▶ TEXT EXCERPT:
"""
Asymmetrical proprioception has been identified in hEDS (Benistan & Martinez 2019), with a relationship between proprioceptive improvements and pain reduction (Revivo et al 2019). Taping was used to provide additional proprioceptive feedback, perceived joint support and augment improvements achieved with the rehabilitation program.

 Addressing deficits in scapular upward rotation, external rotation and posterior head of humerus control has been shown to be effective in managing multidirectional shoulder instability (Warby et al 2018, Watson et al 2018). This was further evidenced with large improvements in pain with manual upward rotation assistance and glenohumeral support, and weakness and poor endurance of upper trapezius.

 Providing external rotation strength is recommended to increase the posterior scapular support (Watson et al 2018). In patients with Ehlers-Danlos, external rotation is proposed to increase the translation of the humeral head, therefore external rotation in early rehabilitation was avoided (Spanhove et al 2020). This will be added to the patient’s program once sufficient scapular strength and sagittal plane control has been achieved (Watson et al 2018).

 The same study proposed holding dumbbells increases inferior humeral translation (Spanhove et al 2020), so dumbbells were replaced with Therabands until the patient could hold one kilogram without a positive sulcus sign.
"""
▶ MATERIAL SUPPLIED:
"""
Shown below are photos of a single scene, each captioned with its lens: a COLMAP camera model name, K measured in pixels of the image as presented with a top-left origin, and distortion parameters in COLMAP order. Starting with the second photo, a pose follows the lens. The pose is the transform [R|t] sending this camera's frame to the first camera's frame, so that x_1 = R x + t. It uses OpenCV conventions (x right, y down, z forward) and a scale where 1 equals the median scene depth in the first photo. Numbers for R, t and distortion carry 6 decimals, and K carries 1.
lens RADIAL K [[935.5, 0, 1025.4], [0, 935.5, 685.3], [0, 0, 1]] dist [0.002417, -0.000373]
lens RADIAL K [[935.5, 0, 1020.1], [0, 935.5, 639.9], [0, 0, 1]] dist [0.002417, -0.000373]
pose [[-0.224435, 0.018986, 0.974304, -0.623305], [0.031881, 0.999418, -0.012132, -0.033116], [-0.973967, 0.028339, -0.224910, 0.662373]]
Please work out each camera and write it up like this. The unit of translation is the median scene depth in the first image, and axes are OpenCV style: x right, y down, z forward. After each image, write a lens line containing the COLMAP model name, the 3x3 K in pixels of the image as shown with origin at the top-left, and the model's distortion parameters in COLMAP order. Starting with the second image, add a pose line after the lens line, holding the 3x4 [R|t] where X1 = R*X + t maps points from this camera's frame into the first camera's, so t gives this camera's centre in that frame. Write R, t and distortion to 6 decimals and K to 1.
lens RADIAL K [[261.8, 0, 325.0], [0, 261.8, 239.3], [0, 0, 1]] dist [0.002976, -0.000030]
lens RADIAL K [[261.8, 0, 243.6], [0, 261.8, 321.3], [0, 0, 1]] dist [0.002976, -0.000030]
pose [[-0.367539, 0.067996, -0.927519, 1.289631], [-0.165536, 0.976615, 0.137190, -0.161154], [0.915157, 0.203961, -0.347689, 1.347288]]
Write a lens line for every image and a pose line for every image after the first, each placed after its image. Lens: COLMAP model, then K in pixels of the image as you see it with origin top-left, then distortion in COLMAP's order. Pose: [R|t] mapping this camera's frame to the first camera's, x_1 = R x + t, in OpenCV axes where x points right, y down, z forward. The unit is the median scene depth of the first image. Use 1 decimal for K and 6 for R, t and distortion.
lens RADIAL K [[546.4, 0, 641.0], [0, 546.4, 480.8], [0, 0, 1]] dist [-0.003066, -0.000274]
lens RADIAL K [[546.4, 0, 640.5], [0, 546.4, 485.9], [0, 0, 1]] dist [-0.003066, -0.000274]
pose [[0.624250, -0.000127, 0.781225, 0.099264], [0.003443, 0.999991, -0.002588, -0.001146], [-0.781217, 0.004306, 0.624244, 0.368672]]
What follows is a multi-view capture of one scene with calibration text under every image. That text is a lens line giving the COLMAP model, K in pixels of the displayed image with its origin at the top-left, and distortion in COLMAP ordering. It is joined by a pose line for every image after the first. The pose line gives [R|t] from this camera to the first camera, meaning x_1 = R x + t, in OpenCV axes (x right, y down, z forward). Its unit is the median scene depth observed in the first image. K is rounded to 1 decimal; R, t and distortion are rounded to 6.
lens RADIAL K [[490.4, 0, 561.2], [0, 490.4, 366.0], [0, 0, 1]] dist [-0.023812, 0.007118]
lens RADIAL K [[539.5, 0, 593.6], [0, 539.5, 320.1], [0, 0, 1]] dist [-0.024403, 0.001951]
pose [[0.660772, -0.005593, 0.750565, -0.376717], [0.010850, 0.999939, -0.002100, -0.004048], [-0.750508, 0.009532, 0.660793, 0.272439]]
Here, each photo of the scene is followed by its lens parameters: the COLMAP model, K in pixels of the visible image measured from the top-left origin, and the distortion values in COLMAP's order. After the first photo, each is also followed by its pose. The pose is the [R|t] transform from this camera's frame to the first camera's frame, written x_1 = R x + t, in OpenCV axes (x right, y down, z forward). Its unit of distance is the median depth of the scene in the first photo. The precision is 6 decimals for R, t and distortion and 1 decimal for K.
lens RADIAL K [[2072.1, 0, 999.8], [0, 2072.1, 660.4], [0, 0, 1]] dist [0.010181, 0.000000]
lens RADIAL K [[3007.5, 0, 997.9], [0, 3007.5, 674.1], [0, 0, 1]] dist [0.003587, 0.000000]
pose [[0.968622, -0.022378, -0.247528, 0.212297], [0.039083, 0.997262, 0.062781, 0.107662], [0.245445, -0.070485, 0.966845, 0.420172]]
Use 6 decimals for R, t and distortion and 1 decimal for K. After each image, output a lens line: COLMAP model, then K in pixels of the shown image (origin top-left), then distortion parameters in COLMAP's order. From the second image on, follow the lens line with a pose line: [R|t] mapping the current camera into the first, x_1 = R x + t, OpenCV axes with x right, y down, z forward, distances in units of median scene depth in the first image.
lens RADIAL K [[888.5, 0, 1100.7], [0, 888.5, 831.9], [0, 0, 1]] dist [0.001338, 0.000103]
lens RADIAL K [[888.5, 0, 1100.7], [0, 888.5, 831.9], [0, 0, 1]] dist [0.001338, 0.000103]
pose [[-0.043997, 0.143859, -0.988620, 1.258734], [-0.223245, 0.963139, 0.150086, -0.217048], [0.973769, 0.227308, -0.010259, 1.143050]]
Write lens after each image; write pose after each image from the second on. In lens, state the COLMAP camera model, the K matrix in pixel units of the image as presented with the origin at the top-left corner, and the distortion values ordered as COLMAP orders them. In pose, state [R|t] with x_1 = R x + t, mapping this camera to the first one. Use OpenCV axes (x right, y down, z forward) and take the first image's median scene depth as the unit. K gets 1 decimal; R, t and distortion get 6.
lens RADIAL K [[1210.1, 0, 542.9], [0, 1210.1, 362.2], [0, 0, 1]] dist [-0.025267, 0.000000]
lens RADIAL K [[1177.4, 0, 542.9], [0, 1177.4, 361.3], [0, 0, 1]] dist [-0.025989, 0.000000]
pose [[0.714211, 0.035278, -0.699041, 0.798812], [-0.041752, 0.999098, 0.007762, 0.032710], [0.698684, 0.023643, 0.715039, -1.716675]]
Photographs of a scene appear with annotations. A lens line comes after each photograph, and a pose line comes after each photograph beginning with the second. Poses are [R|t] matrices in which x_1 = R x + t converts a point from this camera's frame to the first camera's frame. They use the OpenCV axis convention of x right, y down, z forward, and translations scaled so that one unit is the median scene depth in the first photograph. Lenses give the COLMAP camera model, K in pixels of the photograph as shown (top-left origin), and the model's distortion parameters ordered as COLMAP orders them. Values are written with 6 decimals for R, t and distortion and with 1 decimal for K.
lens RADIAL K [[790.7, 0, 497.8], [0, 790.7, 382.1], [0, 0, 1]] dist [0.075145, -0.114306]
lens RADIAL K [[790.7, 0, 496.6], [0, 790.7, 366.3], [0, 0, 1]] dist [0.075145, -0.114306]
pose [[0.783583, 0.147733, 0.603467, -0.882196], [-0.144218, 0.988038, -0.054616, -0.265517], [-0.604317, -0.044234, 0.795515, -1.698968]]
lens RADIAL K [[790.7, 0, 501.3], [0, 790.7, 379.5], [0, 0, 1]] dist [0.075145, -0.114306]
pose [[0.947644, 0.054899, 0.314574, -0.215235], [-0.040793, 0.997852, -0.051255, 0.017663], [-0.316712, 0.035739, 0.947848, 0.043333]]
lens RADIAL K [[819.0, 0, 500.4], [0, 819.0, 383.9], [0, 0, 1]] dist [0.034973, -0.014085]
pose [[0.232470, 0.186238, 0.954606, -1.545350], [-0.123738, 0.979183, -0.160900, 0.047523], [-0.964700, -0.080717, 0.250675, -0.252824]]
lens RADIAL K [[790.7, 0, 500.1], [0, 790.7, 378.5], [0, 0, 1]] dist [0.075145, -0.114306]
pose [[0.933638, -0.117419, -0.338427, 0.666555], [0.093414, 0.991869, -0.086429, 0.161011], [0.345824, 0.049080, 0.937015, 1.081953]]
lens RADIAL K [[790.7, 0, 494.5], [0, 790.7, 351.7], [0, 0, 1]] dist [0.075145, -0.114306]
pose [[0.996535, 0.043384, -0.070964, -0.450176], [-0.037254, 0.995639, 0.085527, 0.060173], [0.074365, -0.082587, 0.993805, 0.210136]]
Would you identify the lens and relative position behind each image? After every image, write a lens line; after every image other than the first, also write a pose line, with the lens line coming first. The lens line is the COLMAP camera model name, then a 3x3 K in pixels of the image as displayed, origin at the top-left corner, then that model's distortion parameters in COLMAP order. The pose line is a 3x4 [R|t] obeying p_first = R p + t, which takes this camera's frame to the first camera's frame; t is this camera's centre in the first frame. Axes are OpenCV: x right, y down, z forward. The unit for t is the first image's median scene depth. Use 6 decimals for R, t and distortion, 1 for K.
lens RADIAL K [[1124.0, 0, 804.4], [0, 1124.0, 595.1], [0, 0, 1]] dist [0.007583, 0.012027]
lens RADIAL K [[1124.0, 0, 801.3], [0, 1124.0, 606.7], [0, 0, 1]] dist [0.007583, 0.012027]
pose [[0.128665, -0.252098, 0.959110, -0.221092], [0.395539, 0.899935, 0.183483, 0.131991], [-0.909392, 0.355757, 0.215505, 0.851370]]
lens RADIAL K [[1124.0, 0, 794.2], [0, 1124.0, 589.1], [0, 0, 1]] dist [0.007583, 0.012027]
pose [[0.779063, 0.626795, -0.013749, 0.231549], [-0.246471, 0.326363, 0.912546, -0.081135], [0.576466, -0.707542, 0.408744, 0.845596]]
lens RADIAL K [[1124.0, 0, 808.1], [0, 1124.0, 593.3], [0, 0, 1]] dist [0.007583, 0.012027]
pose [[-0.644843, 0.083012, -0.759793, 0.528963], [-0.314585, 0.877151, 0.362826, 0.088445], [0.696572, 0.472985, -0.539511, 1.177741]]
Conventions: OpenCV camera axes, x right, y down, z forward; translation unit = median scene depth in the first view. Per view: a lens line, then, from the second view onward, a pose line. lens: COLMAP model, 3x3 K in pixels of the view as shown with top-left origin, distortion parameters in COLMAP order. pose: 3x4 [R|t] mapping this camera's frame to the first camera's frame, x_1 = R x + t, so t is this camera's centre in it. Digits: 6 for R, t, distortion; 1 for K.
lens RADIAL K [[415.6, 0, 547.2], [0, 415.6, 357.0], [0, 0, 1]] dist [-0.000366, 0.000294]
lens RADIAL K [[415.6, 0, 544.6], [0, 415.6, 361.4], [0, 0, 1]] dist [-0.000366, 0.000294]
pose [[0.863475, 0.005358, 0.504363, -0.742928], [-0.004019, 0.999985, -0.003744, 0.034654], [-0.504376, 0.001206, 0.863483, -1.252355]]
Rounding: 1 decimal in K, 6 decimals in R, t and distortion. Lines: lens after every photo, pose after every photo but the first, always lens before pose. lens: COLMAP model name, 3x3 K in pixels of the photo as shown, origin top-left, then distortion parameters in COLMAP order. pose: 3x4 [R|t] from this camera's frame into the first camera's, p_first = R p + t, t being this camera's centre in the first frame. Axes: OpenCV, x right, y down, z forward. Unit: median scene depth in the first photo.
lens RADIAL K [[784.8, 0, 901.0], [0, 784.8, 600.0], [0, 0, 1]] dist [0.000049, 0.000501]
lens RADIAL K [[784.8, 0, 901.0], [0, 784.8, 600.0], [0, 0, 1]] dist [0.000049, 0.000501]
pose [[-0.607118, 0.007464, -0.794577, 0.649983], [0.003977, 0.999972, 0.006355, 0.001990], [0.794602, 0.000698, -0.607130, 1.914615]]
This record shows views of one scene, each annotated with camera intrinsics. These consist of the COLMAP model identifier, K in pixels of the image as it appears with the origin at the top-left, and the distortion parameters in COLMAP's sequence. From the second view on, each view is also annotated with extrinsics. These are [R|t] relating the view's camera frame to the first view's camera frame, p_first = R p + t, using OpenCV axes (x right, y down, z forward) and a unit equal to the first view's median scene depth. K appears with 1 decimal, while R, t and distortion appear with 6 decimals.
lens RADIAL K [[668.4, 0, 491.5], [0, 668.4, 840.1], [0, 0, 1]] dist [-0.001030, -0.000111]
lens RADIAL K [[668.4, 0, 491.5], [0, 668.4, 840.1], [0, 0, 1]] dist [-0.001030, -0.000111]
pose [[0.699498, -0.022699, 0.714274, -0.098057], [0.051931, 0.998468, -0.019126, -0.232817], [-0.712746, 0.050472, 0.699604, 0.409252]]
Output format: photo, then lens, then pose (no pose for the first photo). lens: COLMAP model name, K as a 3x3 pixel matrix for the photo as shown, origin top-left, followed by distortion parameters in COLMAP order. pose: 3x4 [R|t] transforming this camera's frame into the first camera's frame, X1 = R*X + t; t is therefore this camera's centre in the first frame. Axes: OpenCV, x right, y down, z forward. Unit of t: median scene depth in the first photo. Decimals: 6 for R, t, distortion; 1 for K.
"""
▶ EXPLORE THE MATERIAL:
**A)** In the shoulder rehabilitation text:
(i) What three purposes was taping used for?
(ii) Why was external rotation avoided in early rehabilitation?
(iii) What replaced the dumbbells, and until when?
**B)** Can you copy the shoulder rehabilitation text word for word, from "Providing external rotation" down to "positive sulcus sign."?

▶ EXERCISE ANSWERS:
**A)**
(i) To provide additional proprioceptive feedback, to provide perceived joint support, and to augment the improvements achieved with the rehabilitation program.
(ii) In patients with Ehlers-Danlos, external rotation is proposed to increase the translation of the humeral head.
(iii) Therabands, until the patient could hold one kilogram without a positive sulcus sign.

**B)**
Providing external rotation strength is recommended to increase the posterior scapular support (Watson et al 2018). In patients with Ehlers-Danlos, external rotation is proposed to increase the translation of the humeral head, therefore external rotation in early rehabilitation was avoided (Spanhove et al 2020). This will be added to the patient’s program once sufficient scapular strength and sagittal plane control has been achieved (Watson et al 2018).

 The same study proposed holding dumbbells increases inferior humeral translation (Spanhove et al 2020), so dumbbells were replaced with Therabands until the patient could hold one kilogram without a positive sulcus sign.